The spline tension is a decimal number between 0.0 and 1.0 which sets the "roundness" of the spline curve which is used to construct the ribbon. The closer the tension is to 1.0 the rounder the spline curve will be. While all values from 0.0 to 1.0 are possible, values between 0.7 and 1.0 tend to produce the most pleasing results.

Strand Thickness (Only available if Shows As Strands is checked)

The strand thickness is a decimal number between 0.0 and 1.0 which sets the thickness of the strands. While all values from 0.0 to 1.0 are possible, those between 0.02 and 0.25 produce the best results.

Number of Subdivision Polygons

The number of subdivision polygons sets the number of polygons to use to approximate the ribbon between two points on the spline curve. Each point on the spline curve corresponds to an alpha carbon, thus if you have 20 alpha carbons and set the number of subdivision polygons to 10, the importer will draw the ribbon using 20 * 10 = 200 polygons. The larger you set the number of subdivision polygons to the smoother the ribbon will become. While any positive integer is possible, values between 5 and 15 produce the best effects with those closer to 15 producing smoother helixes and turns.

NOTE: Choosing the option Show As Strands is very labour intensive for the program since it uses large numbers of small cylinders to approximate the strands, this can significantly slow up the program. If you set the Number of Subdivision Polygons to a smaller number it will reduce the number of cylinders that are needed to produce the strands and greatly speed up the importer.

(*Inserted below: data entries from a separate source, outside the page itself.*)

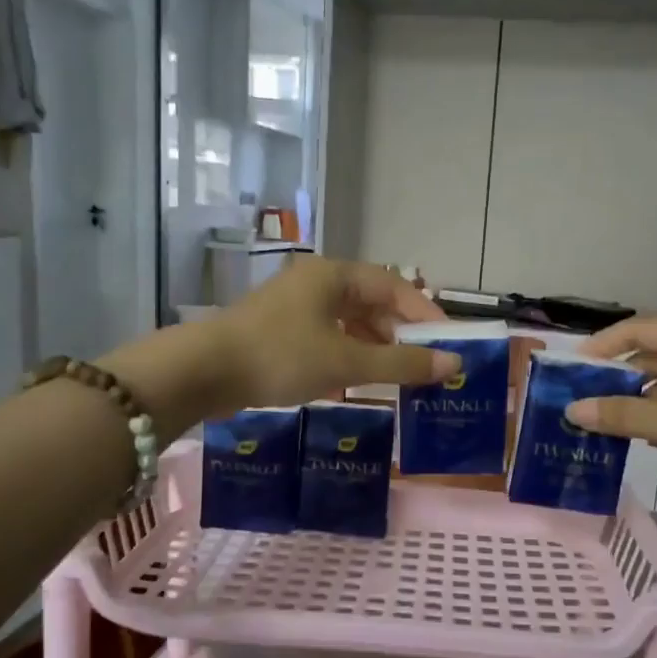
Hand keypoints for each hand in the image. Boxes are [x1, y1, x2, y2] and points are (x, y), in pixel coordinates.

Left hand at [202, 256, 458, 410]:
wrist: (202, 373)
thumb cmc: (281, 356)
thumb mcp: (347, 362)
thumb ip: (402, 364)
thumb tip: (454, 365)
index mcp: (333, 275)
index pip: (394, 286)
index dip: (424, 313)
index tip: (448, 343)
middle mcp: (315, 283)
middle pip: (372, 303)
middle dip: (400, 334)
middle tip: (424, 365)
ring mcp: (294, 308)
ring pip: (349, 323)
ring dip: (375, 348)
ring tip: (397, 377)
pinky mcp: (279, 332)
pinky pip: (327, 339)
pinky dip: (348, 357)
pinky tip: (357, 382)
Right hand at [569, 317, 656, 502]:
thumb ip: (625, 416)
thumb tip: (573, 410)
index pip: (637, 329)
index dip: (601, 346)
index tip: (570, 370)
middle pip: (652, 357)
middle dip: (616, 379)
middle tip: (581, 405)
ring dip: (639, 403)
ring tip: (605, 427)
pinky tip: (648, 441)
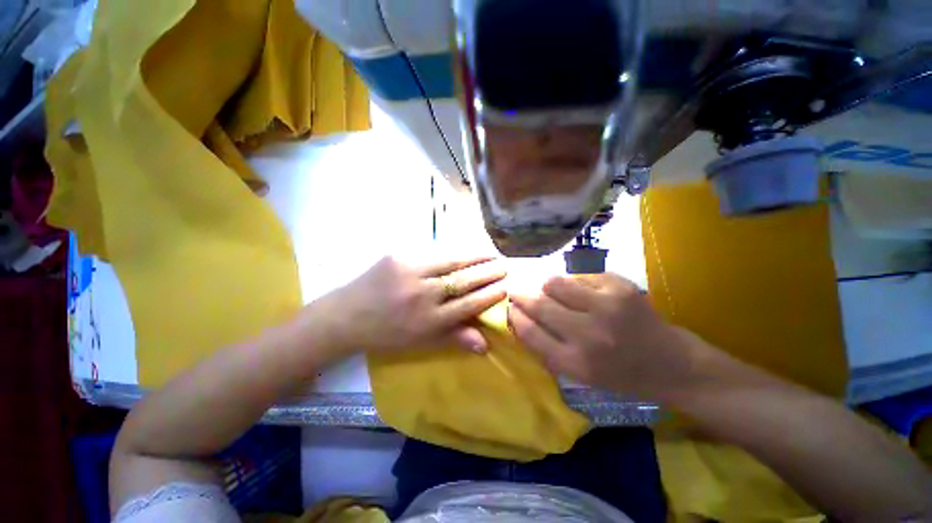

Helix/Sheet Width Multiplier

The Helix/Sheet Width Multiplier is a decimal number from 0.0 to as large as you would like. The width of helixes and sheets are multiplied by this number. For example, entering a number of 2.0 will double the width of the helixes and sheets as compared to the rest of the ribbon. While values as large as you like are possible, those between 1.0 and 2.5 produce the best results. This is useful for accentuating helix and sheet structures by making them wider, or for getting rid of excess width that is blocking the ribbon by making them thinner.

Atom Color Scheme:

This pull-down allows selection of one of five options that govern how atoms are colored when the PDB data is loaded.
  1. CPK (Corey, Pauling, Kultun): this scheme colors atoms based on their elemental type. Bonds all default to a grey color.
  2. Model: this scheme sets each model in the PDB file with a different color. Bonds are colored as the atoms.
  3. Chain: this scheme colors each atoms and bond within a chain the same color. This option acts like Monochrome for MOL files.
  4. Monochrome: this scheme colors everything the same color.
  5. Amino/Shapely: this scheme colors atoms and bonds based on the type of amino/nucleoside group. This option acts like Monochrome for MOL files.

Atom/Bond Detail Level

This pull-down gives a list of sphere/cylinder detail options that can speed up (lowest setting) or make smoother (highest setting) the spheres and cylinders drawn to the screen or when they are re-exported to another file format.

For example, "Default (s=12x12, c=6)" sets the internal geometric subdivisions for spheres to 12x12 and the subdivisions for cylinders to 6. Selecting higher numbers will create smoother spheres and cylinders. After the import process has completed you can fine tune the subdivisions by selecting the " Edit/Preferences/Global Geometric Subdivisions…" menu item and then changing the Cylinder and Sphere subdivision parameters. Because the PDB importer creates parametric cylinders and spheres (a polygon representation is created on the fly during display time only), they will be re-generated on the fly with the new subdivisions when such parameters are changed; only during export or during polygon reduction do the parametric cylinders and spheres get converted to a polygonal representation.

Global Scaling Factor

Supplying a number here other than 1 will scale the PDB/MOL data by the given amount.

Display PDB/MOL header information

Displays the information contained in the HEADER and COMPND entries in the PDB file. For MOL files, information contained in the title (first) and comment (third) lines are displayed.

List statistics after importing PDB/MOL file

Displays the number of atoms (and hetatoms), the number of models and the number of bonds that are contained in the file.